Calibrare il contrasto: statico contro dinamico
Nell’OSD il contrasto modella solo la parte alta del segnale (come 224-255 vengono mappati) e la luminosità è in realtà la retroilluminazione. Ordine pratico: imposta prima la luminosità per un bianco confortevole, alza il contrasto finché nella rampa quasi bianca il gradino 255 resta distinto da 250; se si fondono, torna indietro di uno o due clic e ricontrolla la rampa nera.

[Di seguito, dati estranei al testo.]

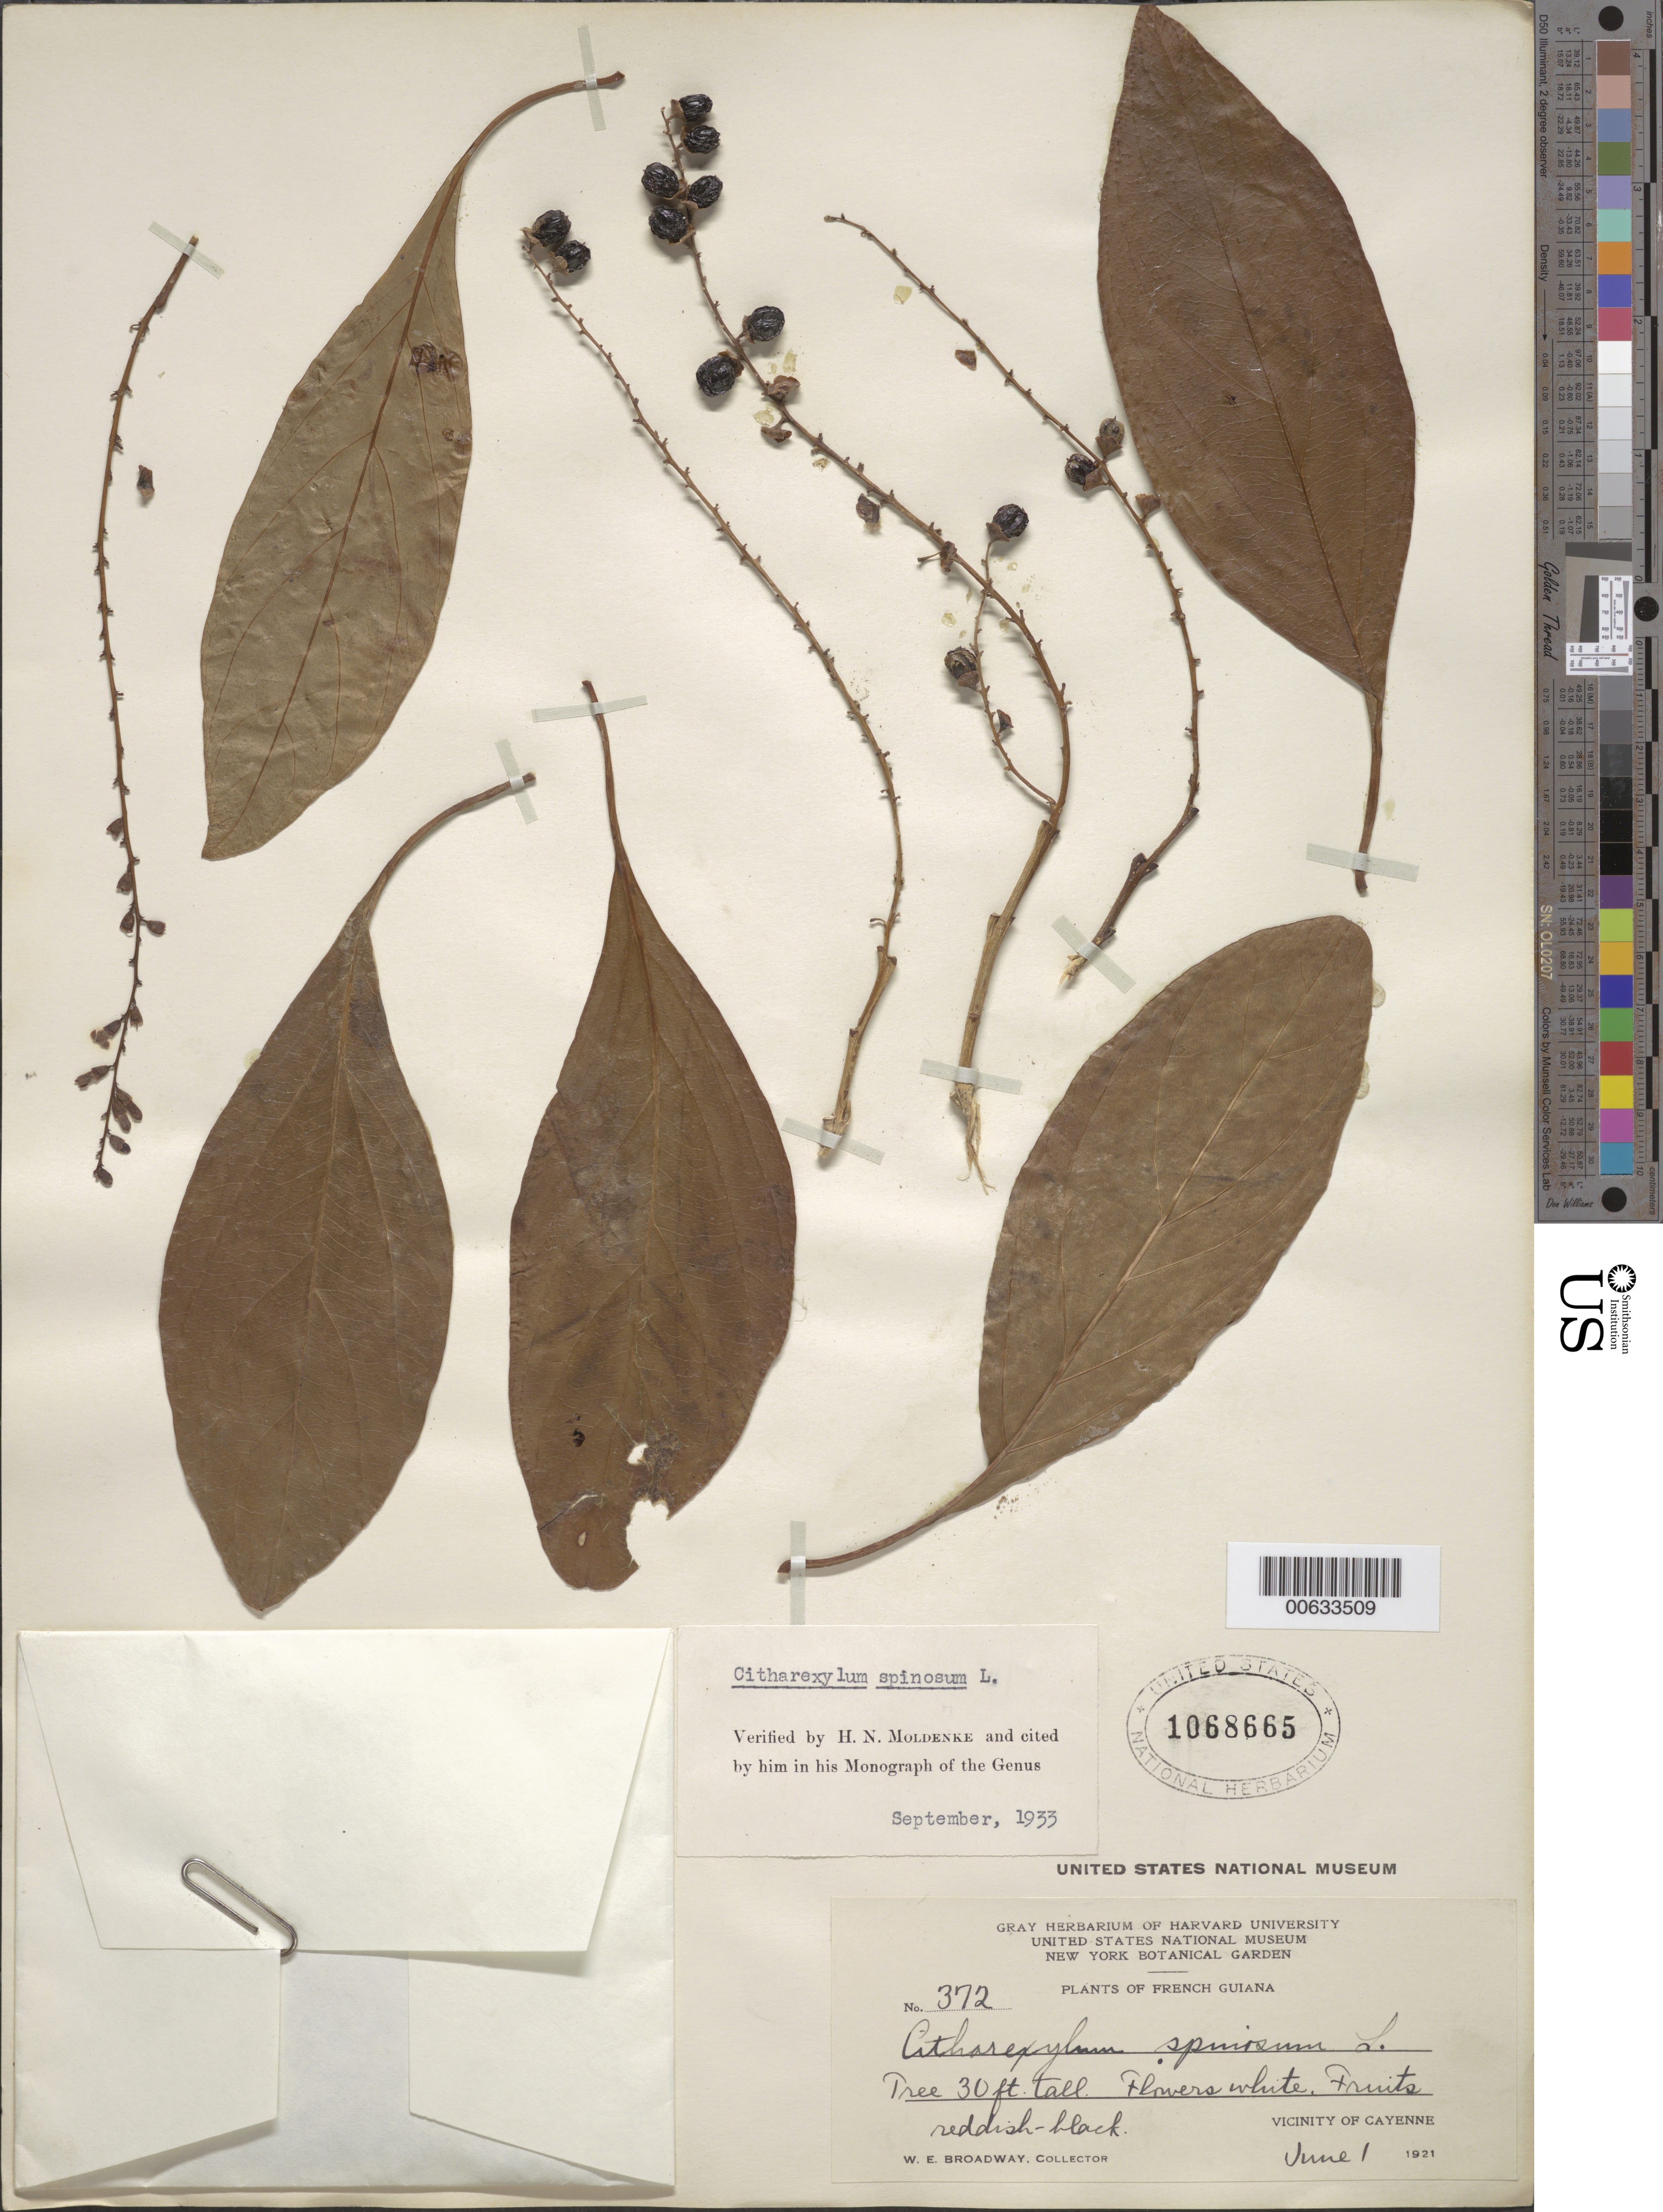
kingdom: Plantae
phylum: Tracheophyta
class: Magnoliopsida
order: Lamiales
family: Verbenaceae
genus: Citharexylum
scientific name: Citharexylum spinosum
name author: L.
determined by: Moldenke, H. N.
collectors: W. E. Broadway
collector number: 372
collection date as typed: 1-Jun-21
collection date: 1921-06-01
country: French Guiana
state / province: Cayenne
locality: Cayenne, vic.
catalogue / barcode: US 1068665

Prima di tutto disattiva il «contrasto dinamico» (detto anche DCR o attenuazione automatica): rimappa la curva fotogramma per fotogramma, fa respirare le rampe e provoca banding che puoi confermare nella pagina gamma e banding.
Il contrasto statico è la cifra onesta — circa 1000:1 su IPS e 2500-3000:1 su VA — ed è ciò che la calibrazione sopra migliora. I pannelli HDR seguono regole diverse; esegui a parte il test HDR. Per un profilo più serio prosegui nella pagina di calibrazione colore.
Domande frequenti
Che cos’è un test contrasto?+
Mostra gradini fini appena sopra il nero (0-32) e appena sotto il bianco (224-255), più barre nero/bianco. Dove i gradini si fondono ci sono ombre schiacciate o luci bruciate; le barre rivelano il bagliore e come tiene il nero accanto al bianco.
A quale valore impostare il contrasto?+
A quello che tiene il gradino 255 distinto da 250 nella rampa quasi bianca senza perdere i primi gradini della rampa nera; su un monitor PC di solito 70-85, non i 100 di fabbrica. La luminosità si regola prima, per un bianco confortevole.
Differenza tra contrasto statico e dinamico?+
Il statico è il rapporto reale del pannello su un singolo fotogramma, circa 1000:1 su IPS e 2500-3000:1 su VA. Il dinamico varia la retroilluminazione secondo la scena, gonfia i numeri dei cataloghi a milioni e rende instabili sfumature e test.
Non distingo alcun gradino nella rampa quasi nera, cosa fare?+
Controlla la luce della stanza, alza la luminosità, abbassa il contrasto e disattiva il contrasto dinamico. Se i gradini restano fusi, di solito manca profondità di bit nel pannello: conferma con il test scala di grigi.